[Exercise material]
|---|

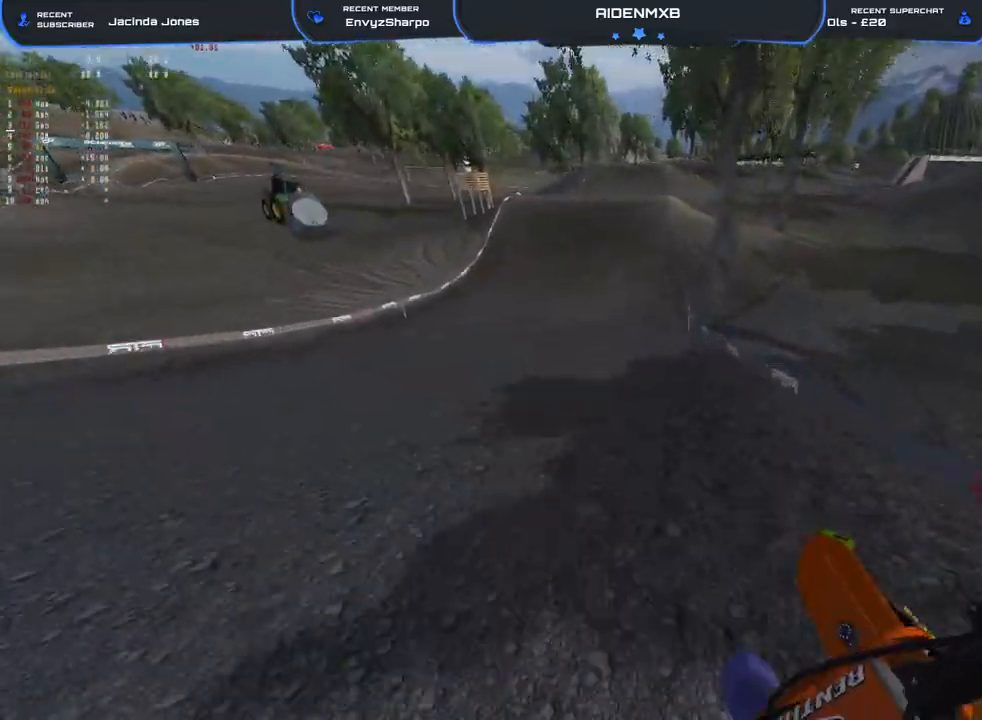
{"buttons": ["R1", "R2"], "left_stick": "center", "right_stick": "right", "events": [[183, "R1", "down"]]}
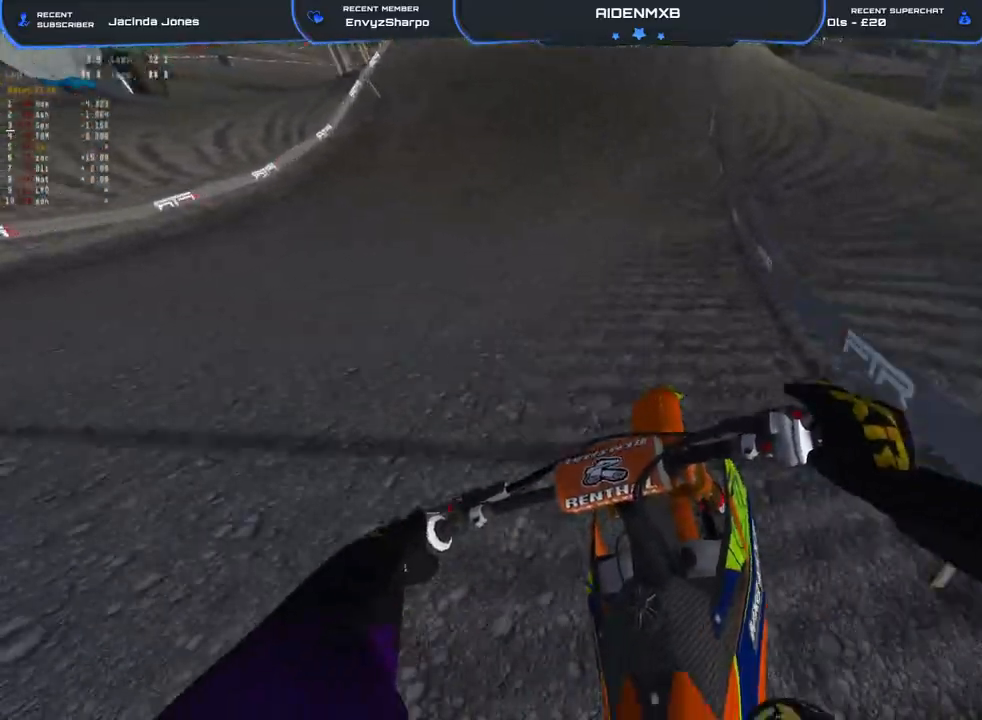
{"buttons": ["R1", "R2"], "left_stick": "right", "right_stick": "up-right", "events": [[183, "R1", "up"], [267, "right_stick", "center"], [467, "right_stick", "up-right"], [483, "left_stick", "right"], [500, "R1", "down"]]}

|---|

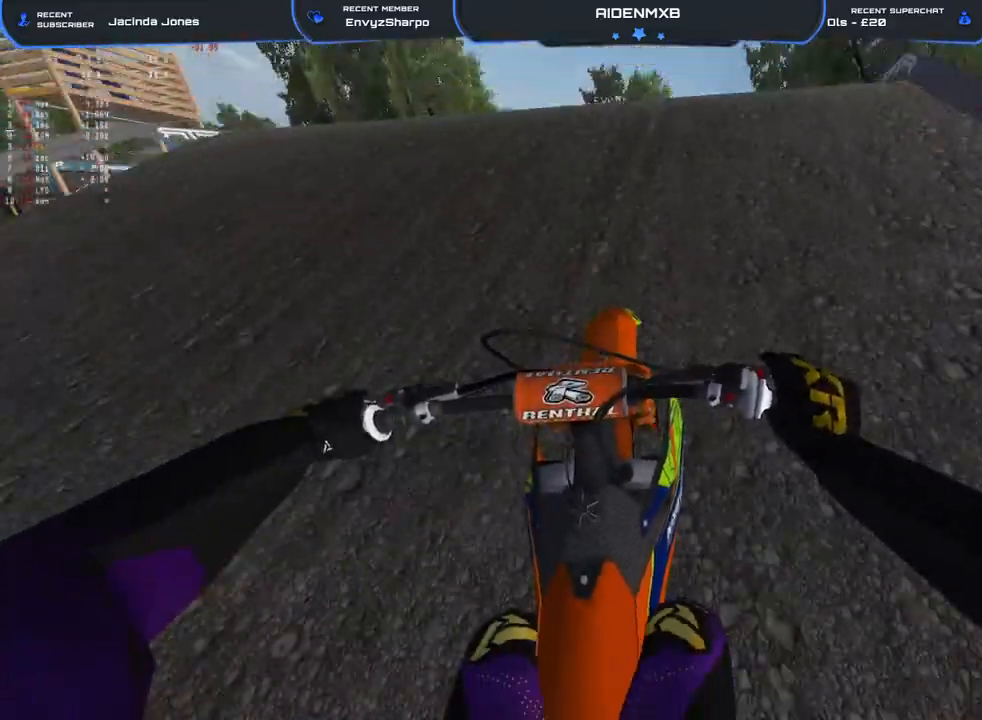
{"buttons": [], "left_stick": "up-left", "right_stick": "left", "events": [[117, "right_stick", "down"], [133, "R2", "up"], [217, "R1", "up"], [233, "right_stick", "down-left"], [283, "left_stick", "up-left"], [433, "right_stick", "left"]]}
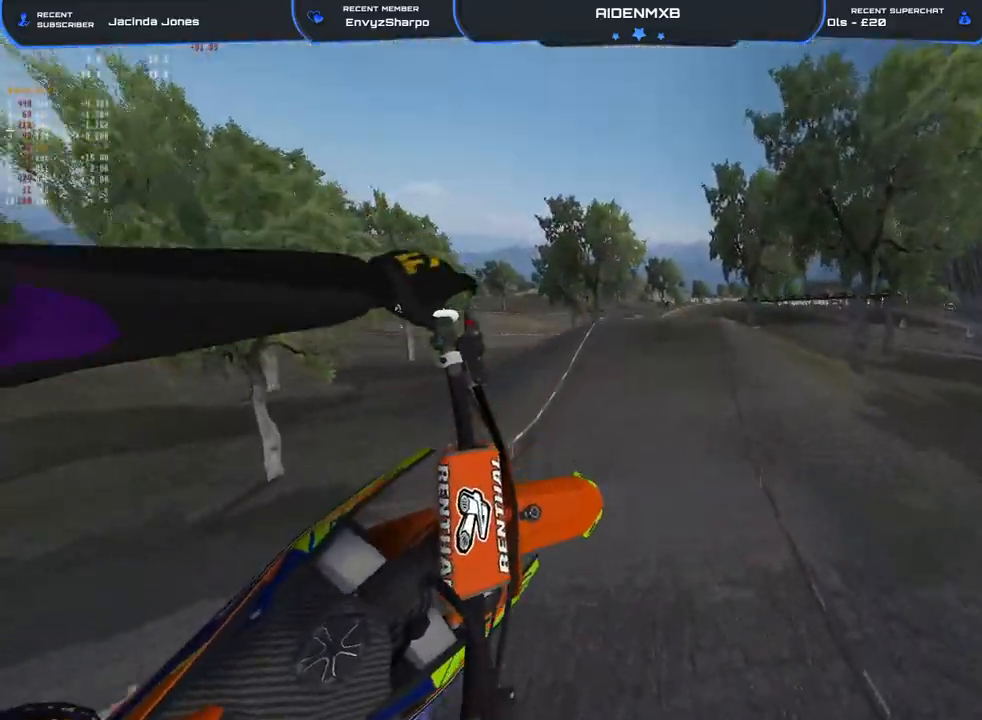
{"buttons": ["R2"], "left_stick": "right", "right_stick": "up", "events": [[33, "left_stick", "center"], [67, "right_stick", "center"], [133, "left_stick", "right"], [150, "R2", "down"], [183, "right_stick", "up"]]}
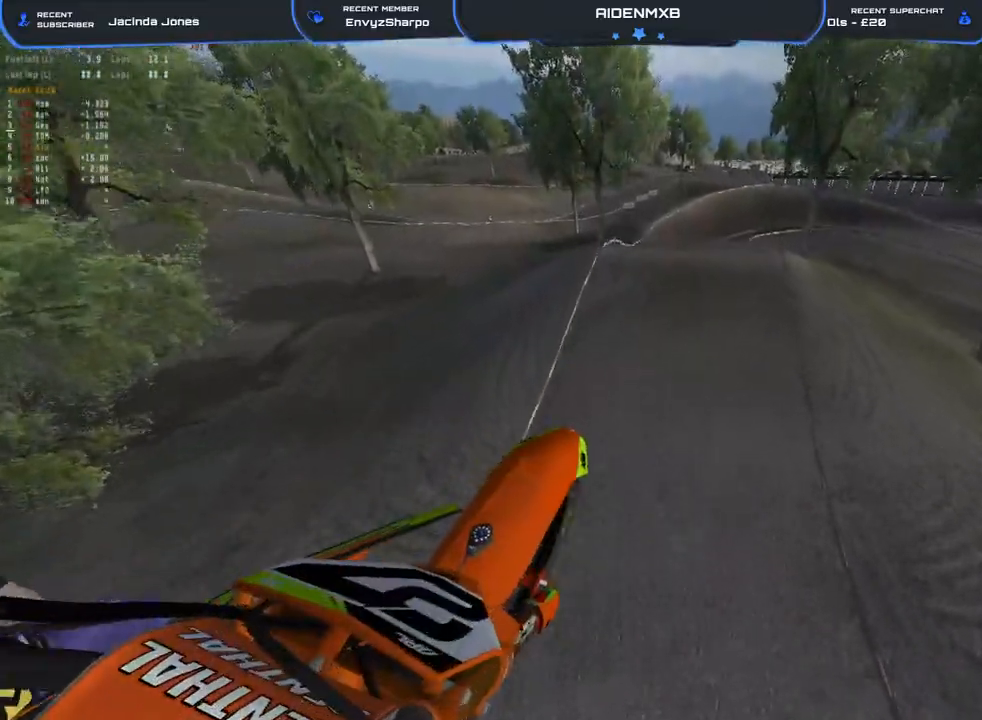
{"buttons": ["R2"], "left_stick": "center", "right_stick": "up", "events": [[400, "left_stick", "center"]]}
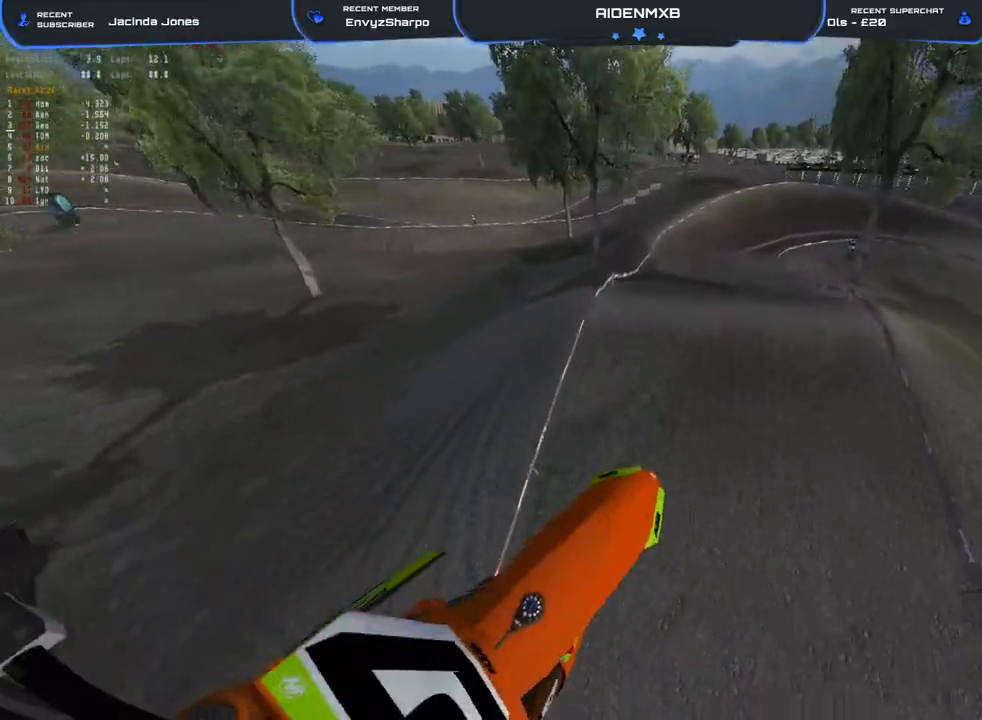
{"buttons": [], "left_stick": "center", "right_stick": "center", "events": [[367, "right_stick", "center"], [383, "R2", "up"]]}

|---|

[Required action] Copy out whichever lines of the listing contain the word "center".

[Your solution]
{"buttons": ["R1", "R2"], "left_stick": "center", "right_stick": "right", "events": [[183, "R1", "down"]]}
{"buttons": ["R1", "R2"], "left_stick": "right", "right_stick": "up-right", "events": [[183, "R1", "up"], [267, "right_stick", "center"], [467, "right_stick", "up-right"], [483, "left_stick", "right"], [500, "R1", "down"]]}
{"buttons": ["R2"], "left_stick": "right", "right_stick": "up", "events": [[33, "left_stick", "center"], [67, "right_stick", "center"], [133, "left_stick", "right"], [150, "R2", "down"], [183, "right_stick", "up"]]}
{"buttons": ["R2"], "left_stick": "center", "right_stick": "up", "events": [[400, "left_stick", "center"]]}
{"buttons": [], "left_stick": "center", "right_stick": "center", "events": [[367, "right_stick", "center"], [383, "R2", "up"]]}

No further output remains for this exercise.